Problem details: Stop after the line containing "durables, sa finition"; retype every line of the data before it exactly, starting from the first.

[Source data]
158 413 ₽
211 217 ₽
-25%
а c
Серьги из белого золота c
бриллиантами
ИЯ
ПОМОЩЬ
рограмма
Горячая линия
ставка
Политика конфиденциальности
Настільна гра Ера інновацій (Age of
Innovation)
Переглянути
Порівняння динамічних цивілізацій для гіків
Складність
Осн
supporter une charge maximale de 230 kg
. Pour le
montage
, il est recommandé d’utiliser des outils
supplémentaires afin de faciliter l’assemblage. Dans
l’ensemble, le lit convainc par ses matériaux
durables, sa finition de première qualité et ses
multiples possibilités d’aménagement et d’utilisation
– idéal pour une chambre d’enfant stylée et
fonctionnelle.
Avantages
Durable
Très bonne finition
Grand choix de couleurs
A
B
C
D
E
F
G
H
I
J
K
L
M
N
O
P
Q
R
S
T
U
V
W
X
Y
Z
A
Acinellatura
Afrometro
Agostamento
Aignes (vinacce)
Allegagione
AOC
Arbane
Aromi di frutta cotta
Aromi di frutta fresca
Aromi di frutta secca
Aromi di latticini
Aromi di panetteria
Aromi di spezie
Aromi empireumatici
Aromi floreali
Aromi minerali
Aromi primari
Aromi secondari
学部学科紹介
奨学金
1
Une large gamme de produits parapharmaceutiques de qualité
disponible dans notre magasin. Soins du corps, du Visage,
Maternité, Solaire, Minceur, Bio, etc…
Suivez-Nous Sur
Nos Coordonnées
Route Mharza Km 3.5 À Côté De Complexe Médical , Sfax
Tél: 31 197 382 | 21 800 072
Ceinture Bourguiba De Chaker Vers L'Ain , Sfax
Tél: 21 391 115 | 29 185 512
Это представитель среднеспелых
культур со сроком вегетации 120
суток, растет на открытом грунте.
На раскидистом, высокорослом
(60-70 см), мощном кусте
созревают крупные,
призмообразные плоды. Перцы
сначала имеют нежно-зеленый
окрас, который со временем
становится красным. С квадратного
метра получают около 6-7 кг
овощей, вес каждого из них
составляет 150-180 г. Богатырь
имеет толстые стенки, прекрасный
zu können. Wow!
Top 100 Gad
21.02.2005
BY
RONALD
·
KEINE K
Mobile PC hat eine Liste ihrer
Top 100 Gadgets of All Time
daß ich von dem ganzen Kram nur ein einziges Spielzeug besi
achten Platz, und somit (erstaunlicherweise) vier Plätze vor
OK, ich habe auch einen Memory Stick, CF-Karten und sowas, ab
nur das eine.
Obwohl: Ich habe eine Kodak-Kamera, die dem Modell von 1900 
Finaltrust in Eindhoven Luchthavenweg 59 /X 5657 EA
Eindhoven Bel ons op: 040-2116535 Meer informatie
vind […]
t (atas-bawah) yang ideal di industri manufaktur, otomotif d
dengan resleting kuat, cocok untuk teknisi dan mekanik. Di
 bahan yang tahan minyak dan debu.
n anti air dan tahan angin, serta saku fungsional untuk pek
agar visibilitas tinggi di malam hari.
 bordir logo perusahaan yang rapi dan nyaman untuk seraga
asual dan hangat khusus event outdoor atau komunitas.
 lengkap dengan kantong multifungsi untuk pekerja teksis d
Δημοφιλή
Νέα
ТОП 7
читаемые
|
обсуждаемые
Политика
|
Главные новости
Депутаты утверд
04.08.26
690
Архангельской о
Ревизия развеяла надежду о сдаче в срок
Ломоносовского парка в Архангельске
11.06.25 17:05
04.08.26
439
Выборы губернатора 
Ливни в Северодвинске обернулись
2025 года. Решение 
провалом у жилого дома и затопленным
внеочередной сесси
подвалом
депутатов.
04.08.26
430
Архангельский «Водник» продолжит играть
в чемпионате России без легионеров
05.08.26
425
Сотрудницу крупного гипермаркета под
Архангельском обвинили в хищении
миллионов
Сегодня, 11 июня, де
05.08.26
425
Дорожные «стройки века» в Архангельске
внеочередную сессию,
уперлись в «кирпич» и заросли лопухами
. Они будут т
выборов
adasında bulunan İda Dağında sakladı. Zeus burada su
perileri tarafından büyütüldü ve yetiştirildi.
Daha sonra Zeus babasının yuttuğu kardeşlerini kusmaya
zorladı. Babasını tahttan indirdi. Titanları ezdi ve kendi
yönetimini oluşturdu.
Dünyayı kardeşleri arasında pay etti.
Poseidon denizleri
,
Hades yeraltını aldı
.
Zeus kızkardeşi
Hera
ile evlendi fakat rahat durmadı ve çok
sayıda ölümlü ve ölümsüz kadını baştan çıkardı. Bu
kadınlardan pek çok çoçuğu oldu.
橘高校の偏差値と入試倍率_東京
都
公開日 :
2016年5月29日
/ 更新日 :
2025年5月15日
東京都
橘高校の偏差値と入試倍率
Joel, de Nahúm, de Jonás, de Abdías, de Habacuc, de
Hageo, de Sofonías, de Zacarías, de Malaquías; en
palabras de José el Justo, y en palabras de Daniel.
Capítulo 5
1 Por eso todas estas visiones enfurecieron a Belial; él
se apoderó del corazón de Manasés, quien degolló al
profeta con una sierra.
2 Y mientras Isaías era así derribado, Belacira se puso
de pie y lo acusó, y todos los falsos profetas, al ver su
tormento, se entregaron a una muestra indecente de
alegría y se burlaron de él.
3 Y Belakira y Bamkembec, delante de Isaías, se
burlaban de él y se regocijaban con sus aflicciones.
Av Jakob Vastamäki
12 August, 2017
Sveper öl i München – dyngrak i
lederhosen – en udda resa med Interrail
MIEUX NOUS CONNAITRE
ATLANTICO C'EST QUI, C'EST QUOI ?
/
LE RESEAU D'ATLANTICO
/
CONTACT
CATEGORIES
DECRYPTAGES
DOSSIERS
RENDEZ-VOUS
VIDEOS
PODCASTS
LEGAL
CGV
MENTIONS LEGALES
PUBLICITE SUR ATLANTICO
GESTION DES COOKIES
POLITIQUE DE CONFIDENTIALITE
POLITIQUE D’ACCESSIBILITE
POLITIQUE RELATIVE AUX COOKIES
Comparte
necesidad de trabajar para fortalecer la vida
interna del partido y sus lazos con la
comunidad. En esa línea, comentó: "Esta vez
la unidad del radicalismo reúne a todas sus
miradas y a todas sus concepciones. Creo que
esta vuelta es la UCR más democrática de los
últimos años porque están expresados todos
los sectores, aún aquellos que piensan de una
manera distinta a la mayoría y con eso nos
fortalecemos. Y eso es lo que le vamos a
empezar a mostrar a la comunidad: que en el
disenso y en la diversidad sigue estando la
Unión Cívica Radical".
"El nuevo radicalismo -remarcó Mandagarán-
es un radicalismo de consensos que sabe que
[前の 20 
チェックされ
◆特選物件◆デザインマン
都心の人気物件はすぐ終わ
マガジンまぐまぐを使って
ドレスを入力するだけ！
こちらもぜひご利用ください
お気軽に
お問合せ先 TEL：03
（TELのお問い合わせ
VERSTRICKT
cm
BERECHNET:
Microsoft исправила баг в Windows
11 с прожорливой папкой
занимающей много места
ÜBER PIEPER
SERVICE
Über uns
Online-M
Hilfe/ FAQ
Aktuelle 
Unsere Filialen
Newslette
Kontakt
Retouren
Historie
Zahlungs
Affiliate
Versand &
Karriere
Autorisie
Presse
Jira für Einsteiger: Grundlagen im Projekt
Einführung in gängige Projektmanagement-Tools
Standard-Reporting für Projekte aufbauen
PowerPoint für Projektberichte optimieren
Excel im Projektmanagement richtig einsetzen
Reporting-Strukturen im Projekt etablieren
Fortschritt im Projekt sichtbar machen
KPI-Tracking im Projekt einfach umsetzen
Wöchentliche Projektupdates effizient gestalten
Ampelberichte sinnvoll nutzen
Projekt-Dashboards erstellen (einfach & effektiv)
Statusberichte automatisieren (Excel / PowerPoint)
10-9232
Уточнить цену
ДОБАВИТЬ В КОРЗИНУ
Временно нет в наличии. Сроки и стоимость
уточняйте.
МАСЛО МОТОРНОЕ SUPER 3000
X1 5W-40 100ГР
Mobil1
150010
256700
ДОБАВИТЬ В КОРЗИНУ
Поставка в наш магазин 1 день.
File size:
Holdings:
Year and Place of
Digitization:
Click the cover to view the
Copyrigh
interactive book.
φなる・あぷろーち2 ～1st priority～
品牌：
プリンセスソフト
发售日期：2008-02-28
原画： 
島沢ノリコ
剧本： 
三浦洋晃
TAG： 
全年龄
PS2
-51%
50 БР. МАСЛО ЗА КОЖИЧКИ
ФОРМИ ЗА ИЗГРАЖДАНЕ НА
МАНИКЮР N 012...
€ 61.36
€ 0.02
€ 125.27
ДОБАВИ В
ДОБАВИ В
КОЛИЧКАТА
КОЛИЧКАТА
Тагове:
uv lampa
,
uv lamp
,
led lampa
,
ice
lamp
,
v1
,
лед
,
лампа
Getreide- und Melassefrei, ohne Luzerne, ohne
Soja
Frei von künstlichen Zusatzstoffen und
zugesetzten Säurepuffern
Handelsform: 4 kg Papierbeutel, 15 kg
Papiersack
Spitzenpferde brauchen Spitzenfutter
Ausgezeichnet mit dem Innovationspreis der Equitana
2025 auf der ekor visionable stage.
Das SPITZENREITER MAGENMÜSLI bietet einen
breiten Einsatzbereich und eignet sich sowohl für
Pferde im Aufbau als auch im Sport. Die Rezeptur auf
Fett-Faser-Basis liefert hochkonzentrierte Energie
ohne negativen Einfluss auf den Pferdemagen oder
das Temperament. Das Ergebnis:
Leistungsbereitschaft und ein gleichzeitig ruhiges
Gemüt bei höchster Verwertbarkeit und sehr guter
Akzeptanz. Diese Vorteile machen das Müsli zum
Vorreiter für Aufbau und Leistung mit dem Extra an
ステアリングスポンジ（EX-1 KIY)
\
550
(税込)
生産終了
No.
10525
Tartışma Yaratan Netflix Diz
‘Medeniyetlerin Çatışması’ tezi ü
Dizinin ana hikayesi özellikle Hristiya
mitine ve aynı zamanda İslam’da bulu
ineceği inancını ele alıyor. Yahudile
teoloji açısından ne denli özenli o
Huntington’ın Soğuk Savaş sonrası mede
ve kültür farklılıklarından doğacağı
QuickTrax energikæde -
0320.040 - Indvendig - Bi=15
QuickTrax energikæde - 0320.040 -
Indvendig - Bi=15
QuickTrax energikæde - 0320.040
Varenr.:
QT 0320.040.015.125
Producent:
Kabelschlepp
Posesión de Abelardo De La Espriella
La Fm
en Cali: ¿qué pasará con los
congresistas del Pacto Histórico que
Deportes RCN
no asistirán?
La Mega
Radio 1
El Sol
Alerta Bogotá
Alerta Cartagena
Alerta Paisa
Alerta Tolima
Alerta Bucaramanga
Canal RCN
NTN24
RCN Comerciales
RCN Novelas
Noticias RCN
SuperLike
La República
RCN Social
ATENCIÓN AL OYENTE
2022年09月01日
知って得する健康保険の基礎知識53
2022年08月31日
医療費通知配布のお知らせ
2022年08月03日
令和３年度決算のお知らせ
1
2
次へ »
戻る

Solution:
158 413 ₽
211 217 ₽
-25%
а c
Серьги из белого золота c
бриллиантами
ИЯ
ПОМОЩЬ
рограмма
Горячая линия
ставка
Политика конфиденциальности
Настільна гра Ера інновацій (Age of
Innovation)
Переглянути
Порівняння динамічних цивілізацій для гіків
Складність
Осн
supporter une charge maximale de 230 kg
. Pour le
montage
, il est recommandé d’utiliser des outils
supplémentaires afin de faciliter l’assemblage. Dans
l’ensemble, le lit convainc par ses matériaux
durables, sa finition de première qualité et ses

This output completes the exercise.